Recent Reforms in Financial Sector
If banks hold their assets in the form of government securities, it will give a little interest to them. In addition, the bureaucracies of these East Asian economies were referred to as “embedded autonomy”. This allowed the state to be autonomous, yet embedded within the private sector and enabled the two to work together to develop policies or change course if the policies did not work. While these economies were generally successful in encouraging savings, the cost of capital was rather high.
- Expenditure control, and expenditure switchingfrom consumption to investment,will be key.
- Will expand the mobile banking network and Banking Correspondent network.
- And outdated technological and institutional structures that made the capital markets and the rest of the financial system highly inefficient .
- This dual approach is also apparent in the reforms tried in India.

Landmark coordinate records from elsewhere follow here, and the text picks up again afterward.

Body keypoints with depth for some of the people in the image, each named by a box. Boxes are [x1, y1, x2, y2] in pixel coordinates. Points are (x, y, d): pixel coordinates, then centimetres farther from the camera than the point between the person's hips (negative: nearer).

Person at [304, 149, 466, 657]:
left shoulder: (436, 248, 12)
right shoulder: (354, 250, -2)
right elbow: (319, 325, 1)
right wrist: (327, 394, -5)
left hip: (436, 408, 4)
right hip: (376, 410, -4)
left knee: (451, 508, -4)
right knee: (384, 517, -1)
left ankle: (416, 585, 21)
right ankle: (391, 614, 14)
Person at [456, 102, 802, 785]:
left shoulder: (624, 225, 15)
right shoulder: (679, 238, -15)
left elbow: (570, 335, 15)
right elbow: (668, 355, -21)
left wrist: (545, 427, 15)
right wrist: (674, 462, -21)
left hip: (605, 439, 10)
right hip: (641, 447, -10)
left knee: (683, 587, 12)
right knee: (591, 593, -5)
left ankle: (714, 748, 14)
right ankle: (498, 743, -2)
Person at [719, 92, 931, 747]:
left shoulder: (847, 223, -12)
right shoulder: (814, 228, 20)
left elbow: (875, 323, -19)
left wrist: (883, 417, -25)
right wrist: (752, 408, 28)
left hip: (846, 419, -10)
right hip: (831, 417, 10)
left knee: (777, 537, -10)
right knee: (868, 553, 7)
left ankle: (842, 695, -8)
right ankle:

Twenty Two years of serving socio-economic and electoral research fraternity in india and abroad. India could bolster the Make in India’’initiative, which requires improving infrastructure and reforming labor and land laws by complementing it with the‘’Skilling India initiative. This https://1investing.in/ would enable a larger section of the population to benefit from the structural transformation that such sectors will facilitate. Registered manufacturing, construction and several service sectors — particularly business services — perform well on these various characteristics.
Did You Know: What is Double Financial Repression? | RBI Grade B 2021
The capital requirement for narrow banks is less onerous than loan-book-expanding banks. Arguably narrow banking can actually be a source of regular dividend return to the government if not outright capital return. Explain how changes in short- term monetary policy affect high-powered money and money multiplier. In case of perfect capital mobility, explain the difference of the impact of an increase in money supply on GDP under two alternative exchange rate regimes – one fixed and the other flexible.
East Asian Model for India
M1, also as called narrow money and includes coins and notes that are in circulation and other money equivalents that can be converted easily to cash. If inflation is to be kept under control, the authorities need to have control over liquidity or money. There is a need to understand that the process of money creation is a process of credit creation.